# EXERCISE REQUIREMENTS
1. In the post about R time series, retype the text between "I've tried using" and "the problem here.", inclusive.
2. Extend the post about R time series, picking up right after its final sentence.

# TEXT UNDER STUDY
#####
Reputation: 11
I'm rather new at R so I appreciate your help in advance.
I have an excel spreadsheet dataset including daily, closing prices for a financial asset ranging from Jan 3rd 2000 all the way to Mar 6th 2019. I am looking to use ARIMA models to forecast future prices for this asset but cannot input the data in R.
Simply put, I have an Excel file with 2 columns and 4736 rows as per below:
03/jan/00 1,8358
04/jan/00 1,8702
05/jan/00 1,8520
.
.
.
01/mar/19 3,7824
06/mar/19 3,8372
Right after reading the file using the command read_excel(file.choose())
I've tried using ts commands to read the data as a time series. However considering data is only collected during market closing times on business days, this does not produce the desired results. Also tried researching and read about xts
and zoo
-type series but do not seem to be able to make these work. Please note that this data excludes weekends and holidays, which seems to be the root of the problem here.
my_data <- read_excel(file.choose())
series <- ts(my_data, start=c(2000,1,3), end=c(2019,3,6), frequency = 252)
By using ts considering an average 252 business days per year, my time series ends on a different date as it should.
#####
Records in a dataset
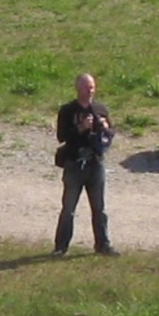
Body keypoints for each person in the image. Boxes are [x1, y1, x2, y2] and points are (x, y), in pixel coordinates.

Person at [52, 73, 119, 257]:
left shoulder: (100, 109)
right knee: (68, 209)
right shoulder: (67, 110)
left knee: (99, 208)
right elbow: (62, 136)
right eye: (85, 87)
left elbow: (111, 135)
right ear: (77, 89)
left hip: (95, 164)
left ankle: (103, 244)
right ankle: (61, 247)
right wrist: (81, 128)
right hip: (74, 164)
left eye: (91, 87)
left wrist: (105, 128)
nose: (89, 91)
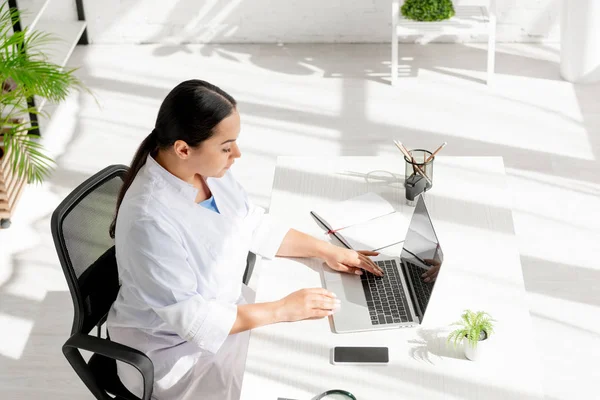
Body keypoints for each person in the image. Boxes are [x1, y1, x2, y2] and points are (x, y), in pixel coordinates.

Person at [106, 79, 383, 400]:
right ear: (183, 148)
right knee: (298, 370)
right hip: (177, 353)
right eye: (226, 146)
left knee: (323, 336)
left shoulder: (207, 170)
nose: (236, 153)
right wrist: (282, 309)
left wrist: (327, 250)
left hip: (228, 309)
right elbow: (195, 321)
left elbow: (251, 223)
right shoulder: (149, 219)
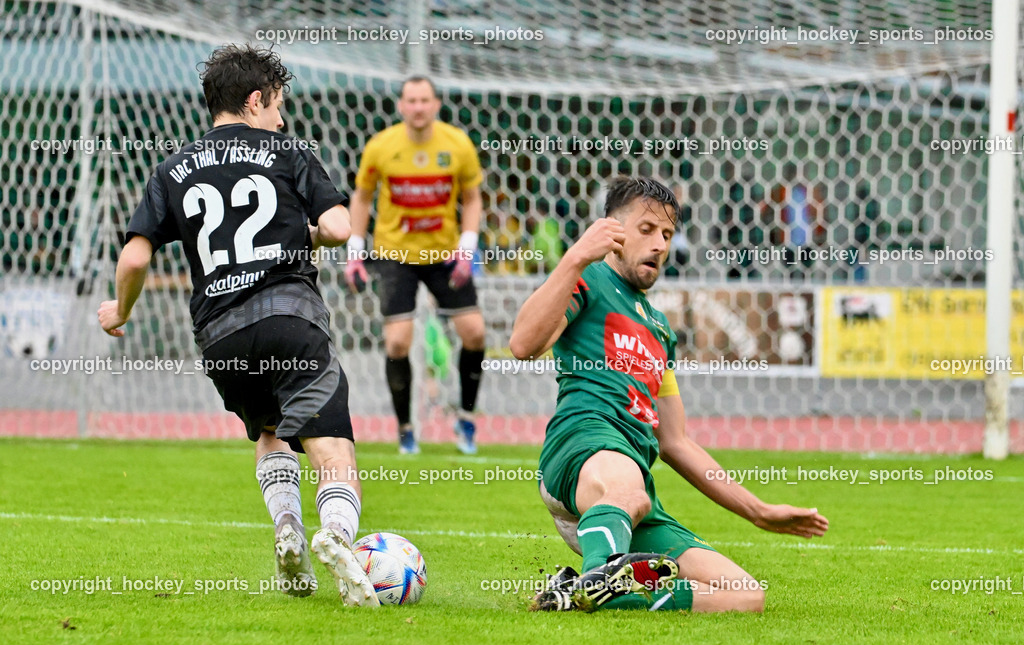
#####
# TASK ANSWERS
1.
I've tried using ts commands to read the data as a time series. However considering data is only collected during market closing times on business days, this does not produce the desired results. Also tried researching and read about xts
and zoo
-type series but do not seem to be able to make these work. Please note that this data excludes weekends and holidays, which seems to be the root of the problem here.

2.
What kind of steps should I consider in order to 1) read the data from the excel file and 2) read the imported data in R as a time series?
Also thought about, instead of using dates as the first column, use numbers from 1 through 4736 to eliminate this necessity but it seems the first column is required to have the YYYY-m-d format.
Thanks a ton
Upvotes: 1
Views: 1175
Reputation: 1906
1) read_excel
should read it in as a tibble
. In case dates are read as values use janitor::excel_numeric_to_date
to convert to correct date
2) To format date use lubridate
. In your case dmy
function would be it.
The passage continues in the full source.